PostType::create() registers the post type slug with EloquentManager, which auto-generates a lightweight model class in app/PostTypes/. Each generated class looks like:
// app/PostTypes/Article.php  (auto-generated, do not edit by hand)
namespace Ahon\WPCMS\App\PostTypes;

class Article extends \Ahon\WPCMS\Eloquent\EloquentCPT
{
    public static string $model = 'article';
}
The base EloquentCPT class maps all standard WP post fields plus every ACF field to typed properties automatically in its constructor via initACFFields():
// Built-in properties on every EloquentCPT instance
public int                    $id;
public string                 $type;
public string                 $title;
public string                 $content;
public string                 $excerpt;
public string|false|\WP_User  $author;
public string                 $date;
public string                 $thumbnail;
public string                 $slug;

// ACF fields are added dynamically — e.g. for Article:
// public string $readTime;
// public string $excerpt; (overwritten by ACF value if present)

toArray()

Serialize a model instance to a plain PHP array — useful for JSON encoding or passing to a view:
$article->toArray();
// Returns: ['id' => 42, 'title' => '...', 'readTime' => '5 min', ...]

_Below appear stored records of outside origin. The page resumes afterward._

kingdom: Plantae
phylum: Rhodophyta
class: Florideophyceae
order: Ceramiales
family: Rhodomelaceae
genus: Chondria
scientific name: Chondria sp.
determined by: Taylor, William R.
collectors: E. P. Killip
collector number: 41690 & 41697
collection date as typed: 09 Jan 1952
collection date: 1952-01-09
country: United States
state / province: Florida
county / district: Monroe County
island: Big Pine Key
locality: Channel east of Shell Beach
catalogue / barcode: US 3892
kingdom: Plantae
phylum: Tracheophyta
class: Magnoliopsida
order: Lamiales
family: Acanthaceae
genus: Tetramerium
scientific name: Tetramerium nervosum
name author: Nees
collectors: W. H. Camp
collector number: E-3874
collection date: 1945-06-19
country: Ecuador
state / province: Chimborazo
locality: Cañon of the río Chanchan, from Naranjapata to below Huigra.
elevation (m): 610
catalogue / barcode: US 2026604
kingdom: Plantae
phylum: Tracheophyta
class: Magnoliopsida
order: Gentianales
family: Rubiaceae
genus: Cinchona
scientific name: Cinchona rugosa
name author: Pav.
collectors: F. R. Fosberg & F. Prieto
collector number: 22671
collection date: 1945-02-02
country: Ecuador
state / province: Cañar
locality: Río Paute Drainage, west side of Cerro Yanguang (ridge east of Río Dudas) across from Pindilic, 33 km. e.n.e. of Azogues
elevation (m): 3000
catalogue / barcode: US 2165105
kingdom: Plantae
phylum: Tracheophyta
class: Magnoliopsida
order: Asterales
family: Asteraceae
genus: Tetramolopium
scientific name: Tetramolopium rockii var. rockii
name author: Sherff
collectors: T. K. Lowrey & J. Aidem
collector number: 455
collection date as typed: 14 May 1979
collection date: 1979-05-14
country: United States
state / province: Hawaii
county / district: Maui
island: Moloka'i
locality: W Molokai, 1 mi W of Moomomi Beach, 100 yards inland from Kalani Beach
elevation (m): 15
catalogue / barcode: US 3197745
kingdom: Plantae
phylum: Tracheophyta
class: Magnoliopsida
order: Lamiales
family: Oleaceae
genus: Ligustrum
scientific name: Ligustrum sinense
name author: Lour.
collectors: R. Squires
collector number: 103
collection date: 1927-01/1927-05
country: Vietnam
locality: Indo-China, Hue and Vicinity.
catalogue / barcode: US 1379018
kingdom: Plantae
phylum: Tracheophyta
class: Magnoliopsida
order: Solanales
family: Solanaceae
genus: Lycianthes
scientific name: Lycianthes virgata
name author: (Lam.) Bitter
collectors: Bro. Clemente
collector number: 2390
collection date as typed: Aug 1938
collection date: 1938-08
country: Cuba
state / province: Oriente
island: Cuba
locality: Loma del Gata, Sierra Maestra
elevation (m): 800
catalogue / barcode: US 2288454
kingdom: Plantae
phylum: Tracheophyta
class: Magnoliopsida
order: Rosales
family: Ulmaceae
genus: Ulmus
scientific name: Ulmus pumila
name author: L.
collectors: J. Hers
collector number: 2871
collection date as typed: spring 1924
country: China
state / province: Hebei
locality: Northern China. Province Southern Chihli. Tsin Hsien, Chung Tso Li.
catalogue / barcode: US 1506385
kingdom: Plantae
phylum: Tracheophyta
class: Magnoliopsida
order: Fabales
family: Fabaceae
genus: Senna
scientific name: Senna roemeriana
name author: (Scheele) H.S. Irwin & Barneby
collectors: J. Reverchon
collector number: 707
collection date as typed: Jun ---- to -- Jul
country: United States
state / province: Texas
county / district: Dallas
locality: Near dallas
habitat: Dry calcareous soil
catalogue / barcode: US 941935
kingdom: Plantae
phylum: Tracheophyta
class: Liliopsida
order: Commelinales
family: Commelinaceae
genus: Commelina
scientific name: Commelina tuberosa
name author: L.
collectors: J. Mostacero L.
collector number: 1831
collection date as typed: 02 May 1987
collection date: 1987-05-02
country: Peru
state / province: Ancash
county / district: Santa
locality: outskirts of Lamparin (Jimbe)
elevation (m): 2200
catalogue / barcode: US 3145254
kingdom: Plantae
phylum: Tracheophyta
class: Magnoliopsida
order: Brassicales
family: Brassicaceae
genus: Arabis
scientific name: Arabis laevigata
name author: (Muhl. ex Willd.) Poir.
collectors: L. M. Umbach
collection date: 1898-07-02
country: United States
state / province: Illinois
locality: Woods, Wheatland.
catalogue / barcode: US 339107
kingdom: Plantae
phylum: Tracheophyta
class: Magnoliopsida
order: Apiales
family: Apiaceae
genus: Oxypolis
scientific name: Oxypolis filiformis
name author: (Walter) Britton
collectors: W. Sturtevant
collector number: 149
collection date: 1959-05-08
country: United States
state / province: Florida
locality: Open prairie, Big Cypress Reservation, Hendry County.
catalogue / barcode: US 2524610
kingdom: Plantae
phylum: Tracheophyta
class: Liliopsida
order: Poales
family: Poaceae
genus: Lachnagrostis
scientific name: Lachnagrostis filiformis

Querying with QueryBuilder

Use the static query() method on any EloquentCPT subclass to start a fluent query:
EloquentCPT::query(): QueryBuilder  // called on an EloquentCPT subclass

Common query methods

MethodDescription
->all()Fetch all published posts (no limit) — shorthand for ->limit(-1)->get()
->limit(int $n)Cap results at $n posts
->offset(int $n)Skip the first $n posts
->orderBy(string $field, string $order)Order by any field; use the ASC or DESC constants
->random(int $n)Return $n posts in random order
->where(string $key, string $op, mixed $value)ACF meta query; operator can be =, !=, >, <, LIKE, etc.
->orWhere(...) / ->andWhere(...)Combine meta conditions with OR / AND relation
->taxonomy(string $taxonomy, string|array $term)Filter by taxonomy term slug
->with('taxonomy', 'category', ...)Eager-load taxonomy terms in one optimised SQL query
->search(string $query)Full-text WordPress search
->matchIds(array $ids)Fetch specific posts by ID
->matchSlugs(array $slugs)Fetch specific posts by slug
->get()Execute the query; returns an Illuminate Collection

Querying taxonomy terms

EloquentCPT::queryTerms(string $taxonomy, bool $hideEmpty = false): \Illuminate\Support\Collection
Returns an Illuminate Collection of ['id', 'name', 'slug'] maps, filtering out the default “Uncategorized” term automatically.

Usage in a controller

// Fetch all articles in a specific category, ordered newest-first
$posts = Article::query()
    ->taxonomy('category', 'tutorials')
    ->orderBy('date', DESC)
    ->with('taxonomy', 'category')
    ->all();

// Fetch the 3 most recent services for a home-page preview
$featured = Service::query()
    ->limit(3)
    ->orderBy('date', DESC)
    ->get();

// Fetch taxonomy terms for a filter UI
$categories = Article::queryTerms('category', hideEmpty: true);
->all() is a shorthand for ->limit(-1)->get(). The return value is always an Illuminate Collection, so you can chain ->map(), ->filter(), ->pluck(), etc. before passing data to a view.